··· Geselecteerde tekst ···

Vorming van het menselijk vermogen om te leren.
Collectief leren is het leren als groep. Dit kan plaatsvinden op procesniveau (samen/ met elkaar
leren) of uitkomst niveau (samen op de uitkomst komen.)
Leren = Het ontstaan of tot stand brengen van relatief duurzame veranderingen in kennis, houding
en vaardigheden en / of in het vermogen om te
leren, door middel van het selecteren, opnemen,
verwerken, integreren, vastleggen en gebruiken van en
het betekenis geven aan informatie door individuen,
groepen.
Dimensies van leren
,3 leersoorten:
Cognitief leren: kennis opdoen ( memoriseren ‘onthouden’, feitenkennis
en inzichten)
Sociaal-affectief leren: gevoelens, houding en sociale vaardigheden
(reactief ‘zelfcontrole/ waardensysteem’ of interactief
‘fatsoen/communicatie’)
Attituden zijn oordelen of opvattingen die van invloed zijn op het gedrag van
individuen
(reactief = reactie op / interactief= in samenleving met anderen)
Psychomotorisch: automatisme/ routine/ autonome uitvoering (fietsen en haken
bijvoorbeeld)

···

Probleembeschrijving ->
Beantwoord de volgende vragen over de tekst over leren:
(a) Op welke twee niveaus kan collectief leren plaatsvinden?
(b) Wat zijn attituden?
(c) Welke voorbeelden staan bij psychomotorisch leren?

··· Gegeven informatie ···

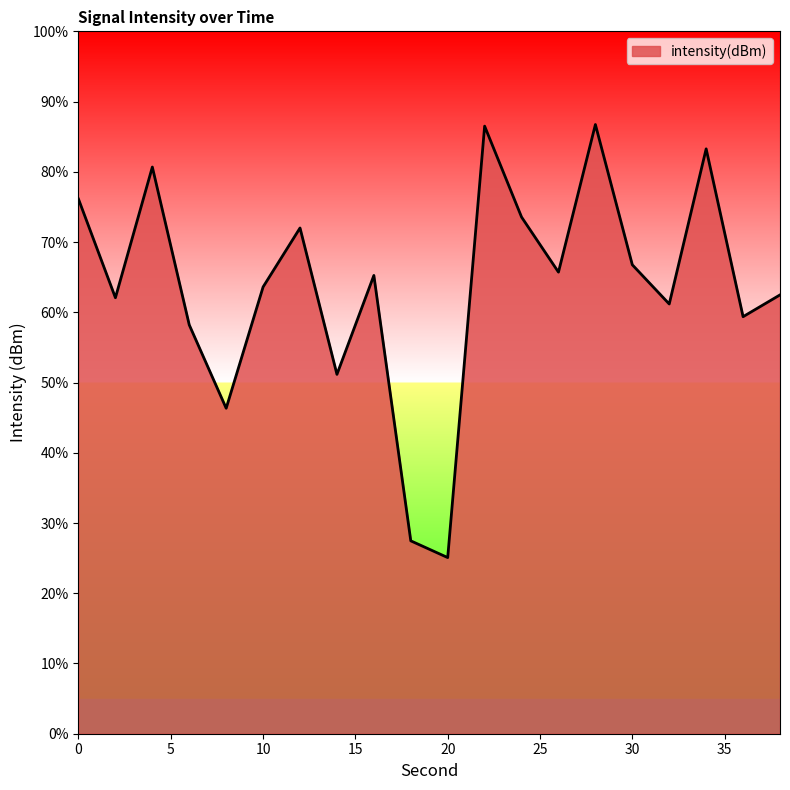

What is the difference between the maximum and minimum values?

61.7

···

Resultaat oefening ->
(a) Op procesniveau (samen of met elkaar leren) en op uitkomstniveau (samen op de uitkomst komen).
(b) Oordelen of opvattingen die van invloed zijn op het gedrag van individuen.
(c) Fietsen en haken.